From Brussels with love
On Wednesday, in a corner of the Place du Luxembourg opposite the European Parliament in Brussels, I found a rather nice cafe.
The coffee was great, the pastries and other food were equally tempting, and I could have sat there, morning and afternoon, with my iPhone and laptop and done a day's work with no-one being any the wiser.
Instead, I had a meeting to attend.
I've been to Brussels many times but this was my first visit to the European Parliament building and I couldn't help notice that above the Place du Luxembourg entrance was the most enormous pink neon heart. I don't know if this was a leftover Christmas decoration or a subliminal message but it was impossible to miss.
As for the meeting I can't say much because it was held under Chatham House rules so I can't quote anyone (without their permission) nor, in all fairness, can I name anyone who was there.
Anyway, the subject was tobacco and there were two issues, Dalli-gate and harm reduction. Other guests included MEPs, journalists, lobbyists, industry representatives (pharma and tobacco) and tobacco control campaigners.

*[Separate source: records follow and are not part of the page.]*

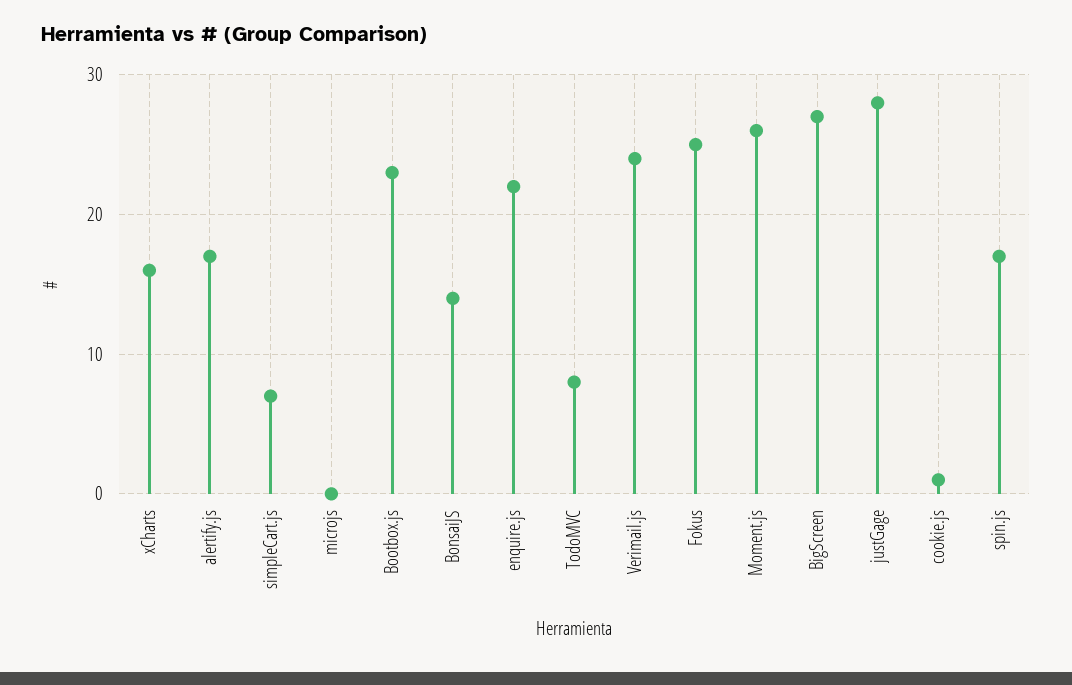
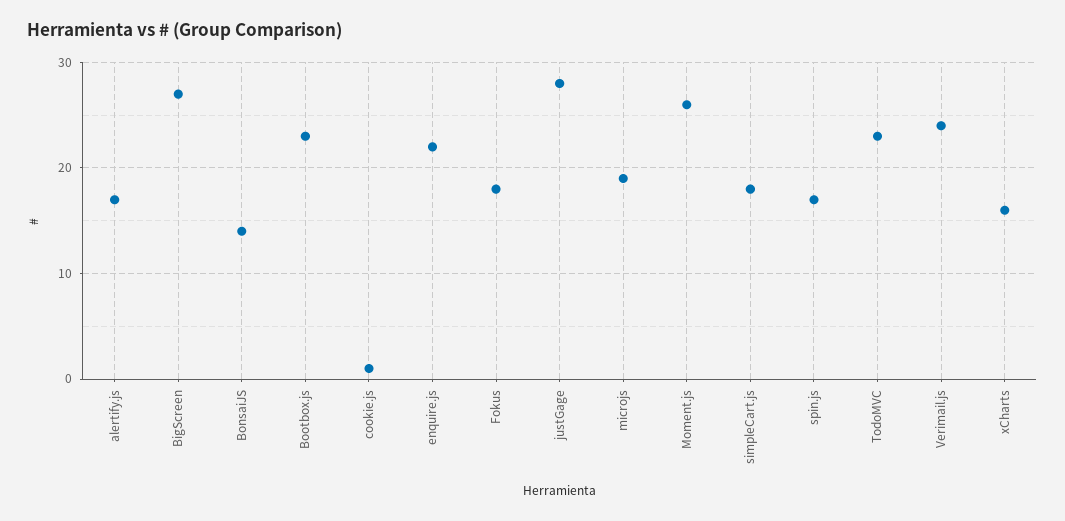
simpleCart.js: 7 -> 18
microjs: 0 -> 19
TodoMVC: 8 -> 23
Fokus: 25 -> 18

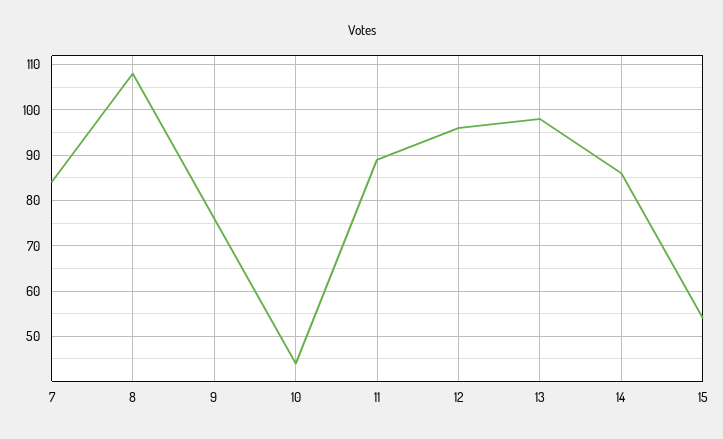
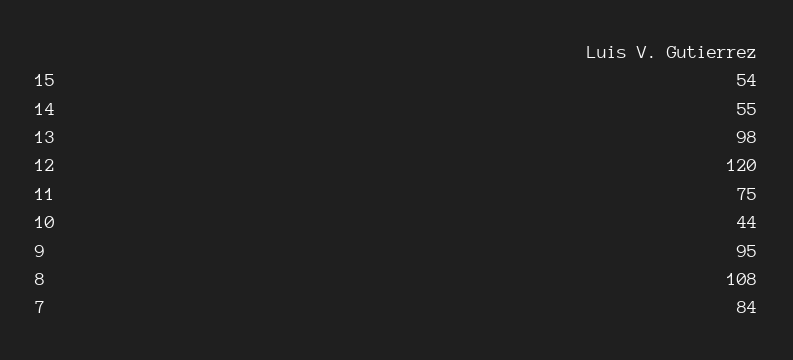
9: 75 -> 95
11: 90 -> 75
12: 95 -> 120
14: 85 -> 55

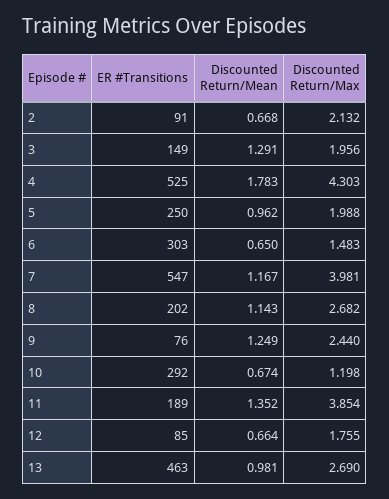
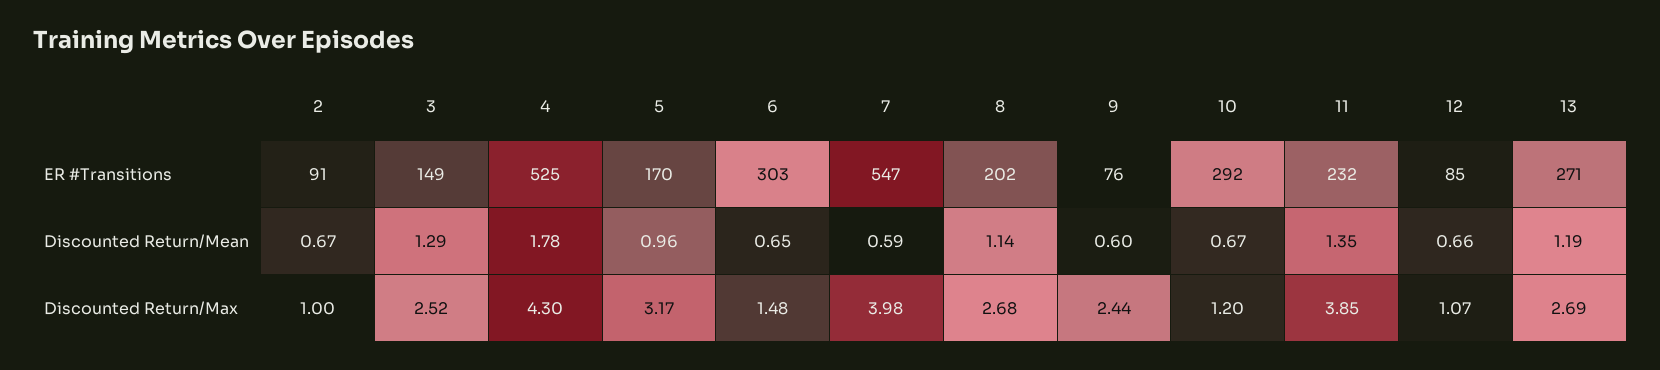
Discounted Return/Max, 2: 2.132 -> 1
Discounted Return/Max, 3: 1.956 -> 2.52
ER #Transitions, 5: 250 -> 170
Discounted Return/Max, 5: 1.988 -> 3.17
Discounted Return/Mean, 7: 1.167 -> 0.59
Discounted Return/Mean, 9: 1.249 -> 0.6
ER #Transitions, 11: 189 -> 232
Discounted Return/Max, 12: 1.755 -> 1.07
ER #Transitions, 13: 463 -> 271
Discounted Return/Mean, 13: 0.981 -> 1.19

The presence of the latter would have surprised me had I not been tipped off in advance. In Brussels anti-smoking activists generally refuse to breathe the same air as anyone associated with the tobacco industry but on this occasion curiosity must have got the better of them.
Either that or they were hoping for some unguarded comment. Instead it was a tobacco control campaigner who let slip the most revealing and ridiculous remark. (Cue snorts of derision from this quarter at least.)

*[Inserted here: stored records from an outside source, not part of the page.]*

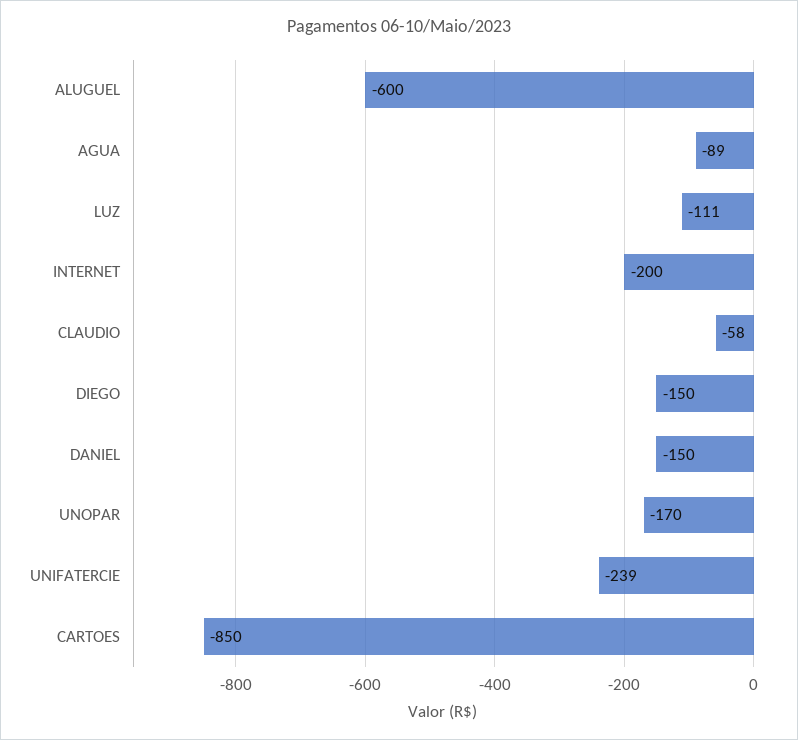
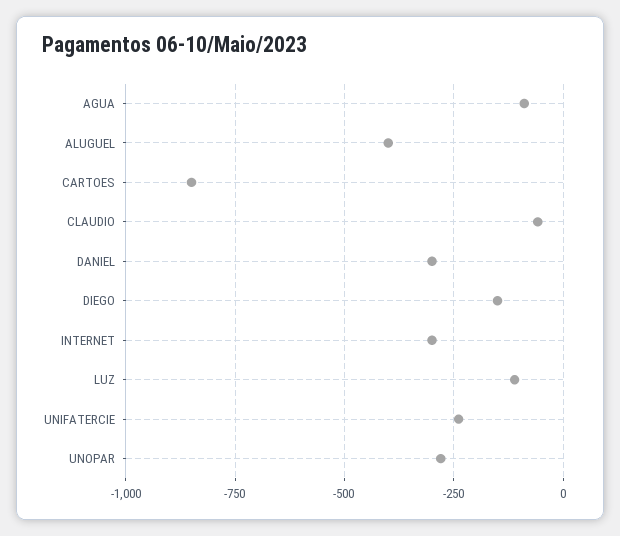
ALUGUEL: -600 -> -400
INTERNET: -200 -> -300
DANIEL: -150 -> -300
UNOPAR: -170 -> -275

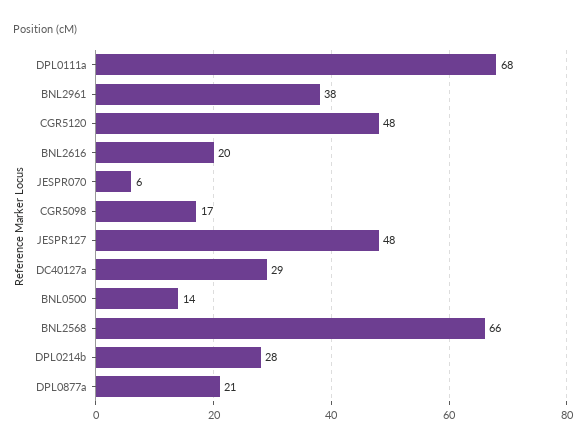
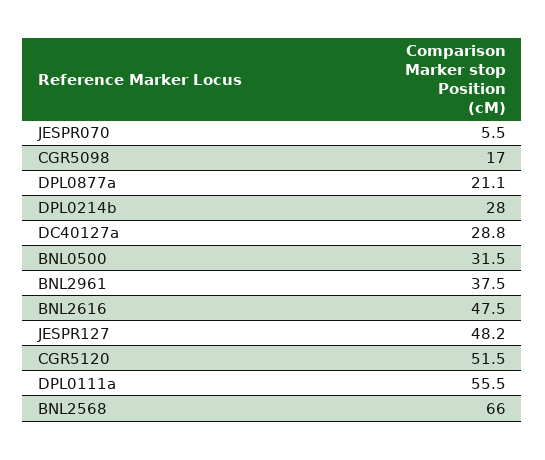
DPL0111a: 68 -> 55.5
CGR5120: 48 -> 51.5
BNL2616: 20 -> 47.5
BNL0500: 14 -> 31.5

In truth I learned very little about Dalli-gate I didn't already know from reading the news reports but it was good to hear from someone in the thick of it. (Sadly it wasn't the comedy Maltese restaurateur – or "entrepreneur" – who is at the centre of the allegations.)
Likewise the arguments in favour of legalising snus are well known in tobacco circles. Nevertheless it was interesting to hear from MEPs (Swedish, naturally) who use snus and find it incomprehensible that bureaucrats and anti-smoking campaigners won't even discuss the EU-wide legalisation of a product that is said to be 90 per cent less harmful than cigarettes.
Seen in those terms one has to conclude that anti-tobacco campaigners are either stupid or are so consumed by their ideological hatred of the tobacco industry that they have collectively lost their marbles. (For the record I don't believe they are stupid.)
Unfortunately the bureaucrats of Brussels continue to side with them because prohibition is so much easier than the messier and more liberal alternative – freedom of choice.
PS. A lot has been written about Dalli-gate already (see, for example, Europe’s top health official quits, and the bloc has a mystery on its hands and How Barroso and OLAF messed up Dalli's exit).
More light may be shed on the matter if and when John Dalli's defamation case against Swedish Match comes to court.
My fear, with all this talk of corruption and defamation, is that the prohibitive measures that feature in the EC's draft Tobacco Products Directive will be overlooked and forgotten.
Our job is to make sure that does not happen. See also EU draft Tobacco Products Directive: who to write to and what to say (a short guide). (H/T Dick Puddlecote)
Reader Comments (2)
What is there to say except that I hope you went into the meeting armed with a cross and garlic.
Unfortunately the bureaucrats of Brussels continue to side with them because prohibition is so much easier than the messier and more liberal alternative – freedom of choice.
Come on, Simon - there is more to the story than that. They "side with them" because the other side, i.e. the tobacco industry have shown themselves as people who do not engange in political corruption. After all Swedish Match blew the whistle on Dalli & his hometown friend, Silvio Zammit:
http://www.tinyurl.dk/36678
At the same time the pharmaceutical industry pours grants into every EU-ngo and health expert in order to have snus and E-cigarettes banned. This is verifiable information. The big pharma industry has a lot of "loose money" available for any expert or bureaucrat who will recommend the banning of snus & E-cigs.
No wonder - they want to uphold their monopoly! A liberation of snus and E-cigarettes would crush the Nicorette & Champix sales in the EU. This has nothing to do with health or politics - it's all about the money.